>> START

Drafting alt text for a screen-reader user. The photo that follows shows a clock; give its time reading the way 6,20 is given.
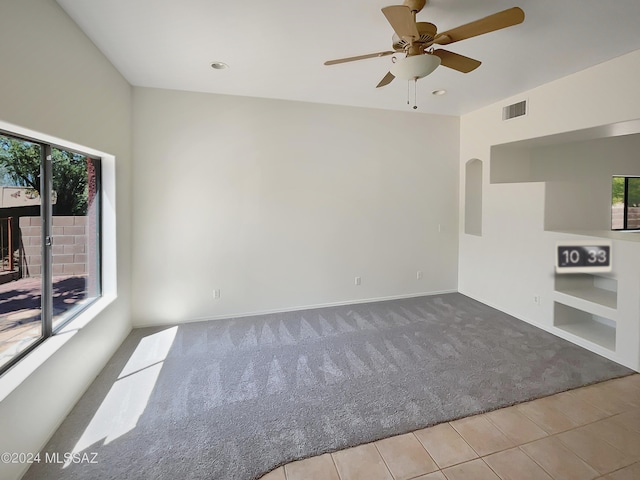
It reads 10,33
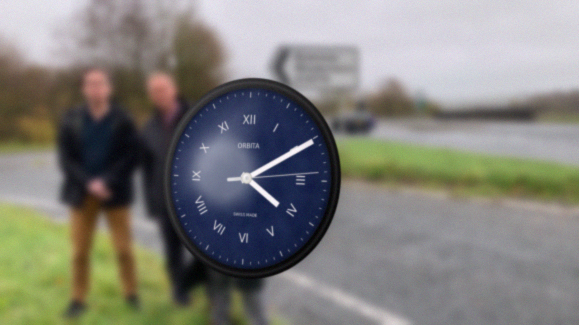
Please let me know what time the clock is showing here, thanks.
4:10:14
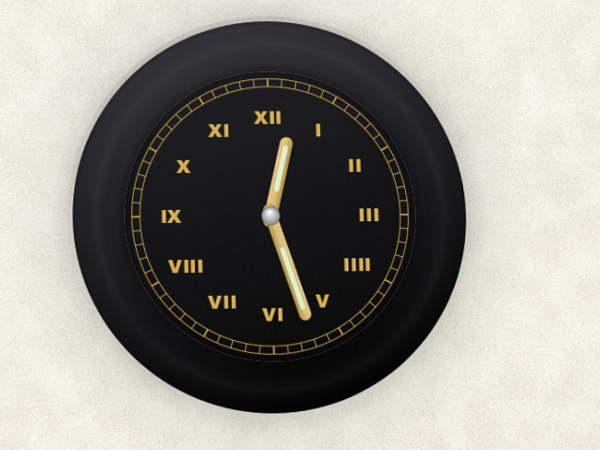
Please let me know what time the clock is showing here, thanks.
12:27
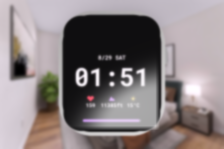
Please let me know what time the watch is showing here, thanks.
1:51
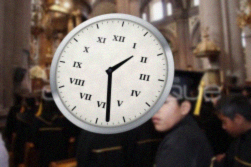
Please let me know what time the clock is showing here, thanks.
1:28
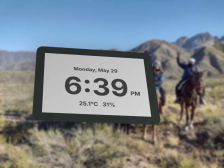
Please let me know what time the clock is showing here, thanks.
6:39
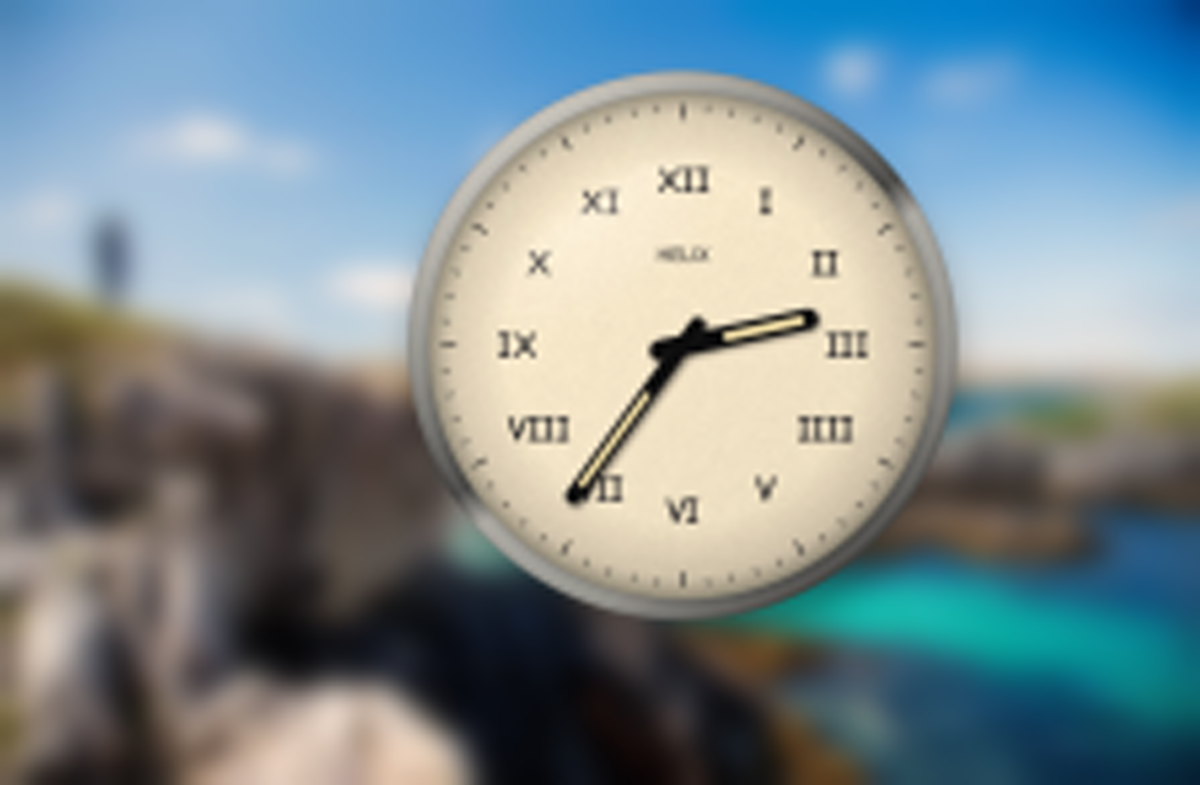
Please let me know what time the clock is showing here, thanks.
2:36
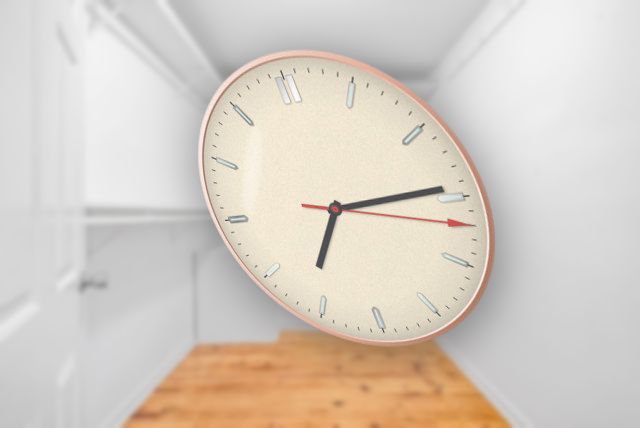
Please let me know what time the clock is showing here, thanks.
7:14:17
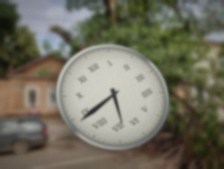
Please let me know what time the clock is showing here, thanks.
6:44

>> END

» WHAT YOU NEED TO DO
From the data above, gather every line that contains the word "reading". Uppercase and lowercase letters count as different.

» PROBLEM SOLUTION
Drafting alt text for a screen-reader user. The photo that follows shows a clock; give its time reading the way 6,20 is given.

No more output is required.